Já passava das três da manha quando o telemóvel do piquete da PJ Militar tocou. O telefonema coincidiu com o turno de Vasco Brazão. De acordo com o comunicado divulgado horas mais tarde, esse telefonema terá resultado na apreensão, na Chamusca, de várias caixas de material de guerra. Depois de uma perícia nos paióis de Santa Margarida, os inspetores terão percebido que o material coincidia, “praticamente” na íntegra, com o que tinha sido levado de Tancos.

É isso que diz o comunicado, mas não é essa a versão que a PJ acredita corresponder à verdade. Quando recebeu a denúncia, o major do Exército já desempenhava um papel determinante na condução de um processo em que a PJM deveria apenas “coadjuvar” a missão da Judiciária civil para encontrar os autores do assalto. Em outubro, era ele o responsável “de facto” da operação, apesar de, no papel, essa responsabilidade continuar a ser atribuída ao inspetor-chefe João Bengalinha.
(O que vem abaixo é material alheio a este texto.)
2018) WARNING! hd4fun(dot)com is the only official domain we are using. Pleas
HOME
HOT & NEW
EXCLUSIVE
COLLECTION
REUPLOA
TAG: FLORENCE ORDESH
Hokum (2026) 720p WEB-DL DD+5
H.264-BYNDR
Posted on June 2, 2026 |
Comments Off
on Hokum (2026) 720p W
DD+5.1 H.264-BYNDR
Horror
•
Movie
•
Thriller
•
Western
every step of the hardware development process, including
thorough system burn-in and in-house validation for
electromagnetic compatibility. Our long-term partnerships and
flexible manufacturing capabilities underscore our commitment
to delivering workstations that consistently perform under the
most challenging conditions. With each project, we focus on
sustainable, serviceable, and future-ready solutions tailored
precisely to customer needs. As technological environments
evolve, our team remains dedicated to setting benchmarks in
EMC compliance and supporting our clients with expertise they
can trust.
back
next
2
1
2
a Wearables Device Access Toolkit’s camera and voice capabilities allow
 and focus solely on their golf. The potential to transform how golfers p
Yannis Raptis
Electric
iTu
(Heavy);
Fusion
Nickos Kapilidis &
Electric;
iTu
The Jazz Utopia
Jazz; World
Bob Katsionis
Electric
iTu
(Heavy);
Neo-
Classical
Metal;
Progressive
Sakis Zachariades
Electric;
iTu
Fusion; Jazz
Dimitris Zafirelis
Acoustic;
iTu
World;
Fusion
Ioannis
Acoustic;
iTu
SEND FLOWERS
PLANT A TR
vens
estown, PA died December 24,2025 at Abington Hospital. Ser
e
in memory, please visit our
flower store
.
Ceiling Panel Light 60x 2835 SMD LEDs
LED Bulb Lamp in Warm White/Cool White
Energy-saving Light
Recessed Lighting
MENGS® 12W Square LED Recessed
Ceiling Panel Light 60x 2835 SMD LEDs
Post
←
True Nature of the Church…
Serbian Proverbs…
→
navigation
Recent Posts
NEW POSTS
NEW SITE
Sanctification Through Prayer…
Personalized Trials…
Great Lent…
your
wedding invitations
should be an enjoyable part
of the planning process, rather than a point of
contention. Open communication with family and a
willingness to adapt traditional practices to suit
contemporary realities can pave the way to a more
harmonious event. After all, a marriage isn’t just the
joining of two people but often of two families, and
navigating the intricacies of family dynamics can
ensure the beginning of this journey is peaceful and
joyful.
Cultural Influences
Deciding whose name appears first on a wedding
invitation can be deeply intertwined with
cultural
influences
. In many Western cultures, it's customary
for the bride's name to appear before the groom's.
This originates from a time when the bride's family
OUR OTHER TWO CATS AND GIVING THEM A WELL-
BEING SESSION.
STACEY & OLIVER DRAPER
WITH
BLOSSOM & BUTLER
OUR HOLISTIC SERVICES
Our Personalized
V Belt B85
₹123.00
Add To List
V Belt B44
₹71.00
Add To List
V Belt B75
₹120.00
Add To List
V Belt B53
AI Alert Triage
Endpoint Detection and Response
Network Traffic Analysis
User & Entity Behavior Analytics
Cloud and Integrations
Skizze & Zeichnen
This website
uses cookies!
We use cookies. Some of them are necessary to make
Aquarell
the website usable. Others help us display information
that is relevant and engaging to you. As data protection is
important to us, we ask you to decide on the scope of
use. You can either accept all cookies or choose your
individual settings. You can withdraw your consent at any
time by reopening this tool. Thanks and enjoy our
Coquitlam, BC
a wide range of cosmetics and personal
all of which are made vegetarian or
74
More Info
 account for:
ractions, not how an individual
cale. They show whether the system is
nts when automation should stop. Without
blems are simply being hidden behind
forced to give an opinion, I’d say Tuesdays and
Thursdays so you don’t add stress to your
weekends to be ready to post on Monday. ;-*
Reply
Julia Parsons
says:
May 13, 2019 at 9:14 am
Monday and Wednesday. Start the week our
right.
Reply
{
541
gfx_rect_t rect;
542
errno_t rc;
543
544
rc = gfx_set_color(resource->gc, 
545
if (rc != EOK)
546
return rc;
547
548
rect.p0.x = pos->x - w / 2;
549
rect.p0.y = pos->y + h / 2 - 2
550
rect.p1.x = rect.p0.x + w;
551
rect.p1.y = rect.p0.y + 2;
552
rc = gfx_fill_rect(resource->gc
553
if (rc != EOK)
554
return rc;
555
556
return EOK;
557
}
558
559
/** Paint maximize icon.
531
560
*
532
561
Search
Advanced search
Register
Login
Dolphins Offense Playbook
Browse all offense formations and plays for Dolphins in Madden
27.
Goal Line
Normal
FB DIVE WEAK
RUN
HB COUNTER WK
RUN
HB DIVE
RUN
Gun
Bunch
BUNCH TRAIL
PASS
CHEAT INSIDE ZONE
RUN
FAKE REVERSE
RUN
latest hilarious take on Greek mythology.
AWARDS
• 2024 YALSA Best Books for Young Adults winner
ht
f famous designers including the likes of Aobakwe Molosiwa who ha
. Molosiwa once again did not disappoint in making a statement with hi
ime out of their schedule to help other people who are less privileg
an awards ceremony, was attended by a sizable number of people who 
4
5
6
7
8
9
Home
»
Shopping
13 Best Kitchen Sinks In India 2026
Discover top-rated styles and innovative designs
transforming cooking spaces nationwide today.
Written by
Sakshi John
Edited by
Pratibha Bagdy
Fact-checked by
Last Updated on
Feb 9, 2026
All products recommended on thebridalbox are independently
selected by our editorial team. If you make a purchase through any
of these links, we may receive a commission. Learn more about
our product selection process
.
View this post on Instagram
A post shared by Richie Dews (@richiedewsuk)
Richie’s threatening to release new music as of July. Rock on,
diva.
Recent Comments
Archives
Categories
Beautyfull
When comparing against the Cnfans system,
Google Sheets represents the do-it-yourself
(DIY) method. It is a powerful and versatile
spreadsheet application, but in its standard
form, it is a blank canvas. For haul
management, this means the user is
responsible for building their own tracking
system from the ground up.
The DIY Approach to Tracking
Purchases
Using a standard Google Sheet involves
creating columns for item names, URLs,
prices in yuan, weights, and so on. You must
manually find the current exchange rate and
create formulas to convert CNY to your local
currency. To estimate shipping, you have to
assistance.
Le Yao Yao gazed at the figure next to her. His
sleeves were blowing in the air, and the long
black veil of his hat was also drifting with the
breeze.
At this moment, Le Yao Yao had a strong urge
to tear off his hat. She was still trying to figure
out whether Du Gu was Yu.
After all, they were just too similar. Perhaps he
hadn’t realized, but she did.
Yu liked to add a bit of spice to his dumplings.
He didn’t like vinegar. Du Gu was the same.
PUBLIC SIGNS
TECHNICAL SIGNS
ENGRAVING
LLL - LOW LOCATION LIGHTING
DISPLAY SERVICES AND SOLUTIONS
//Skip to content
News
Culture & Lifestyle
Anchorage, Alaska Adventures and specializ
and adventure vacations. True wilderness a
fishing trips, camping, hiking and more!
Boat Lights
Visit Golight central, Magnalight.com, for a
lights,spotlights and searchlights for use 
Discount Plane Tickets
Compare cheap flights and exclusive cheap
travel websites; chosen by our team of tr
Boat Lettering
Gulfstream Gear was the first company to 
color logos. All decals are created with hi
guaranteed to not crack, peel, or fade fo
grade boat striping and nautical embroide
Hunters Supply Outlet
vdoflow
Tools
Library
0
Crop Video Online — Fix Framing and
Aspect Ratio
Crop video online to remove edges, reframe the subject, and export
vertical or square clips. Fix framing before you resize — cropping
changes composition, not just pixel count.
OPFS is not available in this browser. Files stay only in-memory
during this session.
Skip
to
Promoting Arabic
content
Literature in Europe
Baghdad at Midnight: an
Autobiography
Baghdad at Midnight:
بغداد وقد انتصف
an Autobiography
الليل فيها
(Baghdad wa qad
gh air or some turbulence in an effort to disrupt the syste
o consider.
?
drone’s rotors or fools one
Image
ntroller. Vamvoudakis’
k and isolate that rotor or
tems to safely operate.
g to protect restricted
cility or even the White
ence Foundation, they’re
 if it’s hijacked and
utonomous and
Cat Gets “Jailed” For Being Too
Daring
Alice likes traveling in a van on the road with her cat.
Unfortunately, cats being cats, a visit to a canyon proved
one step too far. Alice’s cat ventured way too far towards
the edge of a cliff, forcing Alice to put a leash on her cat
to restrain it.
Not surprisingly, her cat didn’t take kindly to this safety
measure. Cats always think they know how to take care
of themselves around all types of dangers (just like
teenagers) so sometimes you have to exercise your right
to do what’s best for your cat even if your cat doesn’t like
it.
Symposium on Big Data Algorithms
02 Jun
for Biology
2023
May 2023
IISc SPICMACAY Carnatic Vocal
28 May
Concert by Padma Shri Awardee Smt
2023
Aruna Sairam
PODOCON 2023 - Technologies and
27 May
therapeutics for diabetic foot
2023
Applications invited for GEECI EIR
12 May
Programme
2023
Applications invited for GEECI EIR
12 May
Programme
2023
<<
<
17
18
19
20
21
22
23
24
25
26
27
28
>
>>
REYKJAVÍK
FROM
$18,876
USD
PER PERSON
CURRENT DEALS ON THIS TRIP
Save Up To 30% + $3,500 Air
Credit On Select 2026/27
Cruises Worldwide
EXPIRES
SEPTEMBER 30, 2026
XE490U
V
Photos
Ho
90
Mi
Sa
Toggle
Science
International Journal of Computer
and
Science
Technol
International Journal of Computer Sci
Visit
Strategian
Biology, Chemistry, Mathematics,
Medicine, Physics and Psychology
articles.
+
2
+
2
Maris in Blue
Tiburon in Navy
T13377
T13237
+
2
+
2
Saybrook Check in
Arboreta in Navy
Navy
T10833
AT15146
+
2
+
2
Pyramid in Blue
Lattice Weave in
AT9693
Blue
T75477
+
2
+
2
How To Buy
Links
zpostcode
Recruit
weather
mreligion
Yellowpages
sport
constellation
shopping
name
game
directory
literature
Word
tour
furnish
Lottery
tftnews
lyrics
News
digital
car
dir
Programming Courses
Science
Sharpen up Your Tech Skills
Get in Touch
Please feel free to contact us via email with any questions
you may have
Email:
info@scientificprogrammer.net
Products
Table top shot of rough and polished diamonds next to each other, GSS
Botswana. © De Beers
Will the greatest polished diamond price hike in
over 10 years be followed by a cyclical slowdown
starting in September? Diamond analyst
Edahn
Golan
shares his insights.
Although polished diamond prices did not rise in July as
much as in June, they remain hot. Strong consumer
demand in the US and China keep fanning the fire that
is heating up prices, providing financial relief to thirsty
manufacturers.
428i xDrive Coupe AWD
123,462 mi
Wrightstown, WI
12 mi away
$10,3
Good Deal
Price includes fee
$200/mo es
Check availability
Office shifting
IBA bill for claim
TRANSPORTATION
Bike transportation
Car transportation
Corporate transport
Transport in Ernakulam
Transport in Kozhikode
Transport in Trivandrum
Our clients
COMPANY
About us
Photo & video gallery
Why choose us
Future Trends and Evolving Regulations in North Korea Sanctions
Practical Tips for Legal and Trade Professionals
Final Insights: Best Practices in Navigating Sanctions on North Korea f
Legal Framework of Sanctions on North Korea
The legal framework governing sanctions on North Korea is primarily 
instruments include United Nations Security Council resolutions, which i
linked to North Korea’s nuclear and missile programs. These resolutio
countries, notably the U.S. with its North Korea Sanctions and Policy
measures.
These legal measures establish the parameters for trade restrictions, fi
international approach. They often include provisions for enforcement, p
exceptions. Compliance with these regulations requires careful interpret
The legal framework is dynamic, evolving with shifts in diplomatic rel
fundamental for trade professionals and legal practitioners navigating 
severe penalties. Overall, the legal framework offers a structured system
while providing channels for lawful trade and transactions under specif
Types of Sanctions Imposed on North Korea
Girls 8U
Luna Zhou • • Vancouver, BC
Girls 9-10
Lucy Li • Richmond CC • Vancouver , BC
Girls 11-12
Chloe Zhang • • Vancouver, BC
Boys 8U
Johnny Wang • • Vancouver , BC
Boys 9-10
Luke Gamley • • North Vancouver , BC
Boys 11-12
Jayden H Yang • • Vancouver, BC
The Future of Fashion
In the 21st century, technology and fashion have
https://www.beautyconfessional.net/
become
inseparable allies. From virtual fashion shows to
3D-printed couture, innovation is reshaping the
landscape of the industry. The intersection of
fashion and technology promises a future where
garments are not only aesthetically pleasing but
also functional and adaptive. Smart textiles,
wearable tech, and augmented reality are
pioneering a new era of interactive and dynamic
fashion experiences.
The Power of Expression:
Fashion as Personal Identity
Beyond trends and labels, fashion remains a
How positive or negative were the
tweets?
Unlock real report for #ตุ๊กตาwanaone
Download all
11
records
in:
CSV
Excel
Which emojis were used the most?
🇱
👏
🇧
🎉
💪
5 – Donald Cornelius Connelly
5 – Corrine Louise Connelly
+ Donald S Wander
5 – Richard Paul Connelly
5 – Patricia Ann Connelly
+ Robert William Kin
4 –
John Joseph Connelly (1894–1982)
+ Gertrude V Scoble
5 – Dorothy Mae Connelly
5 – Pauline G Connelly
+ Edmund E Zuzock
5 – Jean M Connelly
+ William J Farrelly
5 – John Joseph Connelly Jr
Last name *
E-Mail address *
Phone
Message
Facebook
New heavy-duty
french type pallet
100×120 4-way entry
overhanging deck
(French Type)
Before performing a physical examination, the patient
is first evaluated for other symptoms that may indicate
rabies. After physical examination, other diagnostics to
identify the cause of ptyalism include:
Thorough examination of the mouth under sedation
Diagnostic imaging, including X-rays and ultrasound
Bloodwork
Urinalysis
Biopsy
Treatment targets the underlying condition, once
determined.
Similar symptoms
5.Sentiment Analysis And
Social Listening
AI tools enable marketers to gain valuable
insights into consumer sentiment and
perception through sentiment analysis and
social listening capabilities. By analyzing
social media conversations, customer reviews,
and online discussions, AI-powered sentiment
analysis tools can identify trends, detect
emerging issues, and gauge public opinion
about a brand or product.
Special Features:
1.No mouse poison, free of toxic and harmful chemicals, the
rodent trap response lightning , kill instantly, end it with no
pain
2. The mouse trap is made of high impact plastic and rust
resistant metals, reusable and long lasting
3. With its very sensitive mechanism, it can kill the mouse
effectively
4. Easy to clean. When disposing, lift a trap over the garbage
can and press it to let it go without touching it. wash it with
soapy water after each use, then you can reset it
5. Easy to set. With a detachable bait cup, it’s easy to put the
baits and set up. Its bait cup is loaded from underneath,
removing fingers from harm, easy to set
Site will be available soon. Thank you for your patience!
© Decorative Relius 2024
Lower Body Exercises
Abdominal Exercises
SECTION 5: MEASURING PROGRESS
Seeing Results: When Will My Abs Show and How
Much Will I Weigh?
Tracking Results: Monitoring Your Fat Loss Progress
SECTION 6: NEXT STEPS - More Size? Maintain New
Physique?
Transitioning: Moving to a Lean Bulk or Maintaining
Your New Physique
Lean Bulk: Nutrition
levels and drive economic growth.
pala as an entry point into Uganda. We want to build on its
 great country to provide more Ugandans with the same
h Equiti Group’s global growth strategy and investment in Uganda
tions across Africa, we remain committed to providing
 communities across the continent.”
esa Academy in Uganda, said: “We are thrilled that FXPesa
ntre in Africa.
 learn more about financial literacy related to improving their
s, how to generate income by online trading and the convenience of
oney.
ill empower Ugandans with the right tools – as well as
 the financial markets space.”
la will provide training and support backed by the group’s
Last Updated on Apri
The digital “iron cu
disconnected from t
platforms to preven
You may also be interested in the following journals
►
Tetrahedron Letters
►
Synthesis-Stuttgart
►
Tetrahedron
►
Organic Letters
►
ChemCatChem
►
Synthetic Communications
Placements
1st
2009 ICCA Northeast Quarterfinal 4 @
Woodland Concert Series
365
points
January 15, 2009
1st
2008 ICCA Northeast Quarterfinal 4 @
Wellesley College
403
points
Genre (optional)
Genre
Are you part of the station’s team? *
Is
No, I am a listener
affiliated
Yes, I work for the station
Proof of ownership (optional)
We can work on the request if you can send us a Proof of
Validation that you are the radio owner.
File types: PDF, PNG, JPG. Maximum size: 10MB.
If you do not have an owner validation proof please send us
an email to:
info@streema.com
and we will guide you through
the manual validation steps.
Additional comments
Investigação a Tancos. Uma guerra entre duas polícias

Há, desde logo, uma diferenciação da PJ em relação a estas duas personagens da operação: na terça-feira, o capitão foi ouvido como testemunha pela Polícia Judiciária, e não se prevê que esse estatuto venha a mudar no sentido de ser constituído arguido no processo. O destino do major é bem diferente, porque tudo indica que, quando aterrar em Portugal, seja imediatamente detido, como já aconteceu com outros quatro inspetores envolvidos na investigação.

A entrada de Brazão em cena aconteceu logo após os primeiros momentos de tensão entre as duas polícias envolvidas no caso de Tancos. A PJM reclamava acesso a um processo que a PGR tinha colocado nas mãos na polícia civil. A determinado momento, os inspetores militares propõem avançar com uma detenção, mas esse plano não se concretizou e as relações agudizaram-se.

O major começa a orientar a ação da equipa da PJM, estabelece pontes com outros inspetores colocados na delegação do Porto e, a 18 de outubro, recebe a alegada denúncia anónima. O Ministério Público acredita que Vasco Brazão sabia da encenação da chamada anónima e que terá alinhado num plano desenhado por Luís Augusto Vieira, diretor da PJM, para passar para a frente da investigação. É isso que justificação a intenção de avançar com a detenção do militar.

Identificações em cima do prazo

Um dia depois da surpresa com a notícia das detenções na PJM e na GNR, tudo apontava para que as atenções se virassem para o Campus de Justiça. Era lá que o juiz de instrução João Bártolo deveria fazer a identificação dos arguidos e avançar com os inquéritos. Devido a dificuldades processuais, esse momento passou quinta-feira, num desafio às 48 horas que a lei estipula para que isso seja feito.

A partir das nove horas da manhã, os arguidos devem começar a chegar à zona oriental da cidade de Lisboa. E está previsto que, uma hora mais tarde, comecem as identificações. Para cumprir as tais 48 horas legais, deverão ser todos colocados na mesma sala para, só depois, João Bártolo avançar, um a um, com os primeiros interrogatórios — sendo que, de acordo com a SIC Notícias, pelo menos três arguidos já mostraram interesse em prestar declarações.

A lei estipula que “o arguido detido que não deva ser de imediato julgado é interrogado pelo juiz de instrução, no prazo máximo de quarenta e oito horas após a detenção, logo que lhe for presente com a indicação circunstanciada dos motivos da detenção e das provas que a fundamentam” (artº 141 do Código de Processo Penal). Se, pelo menos, a identificação formal dos oito arguidos não foi feita dentro desse prazo, os militares e o civil terão de ser libertados, uma vez que a sua detenção passa a não ter sustentação legal.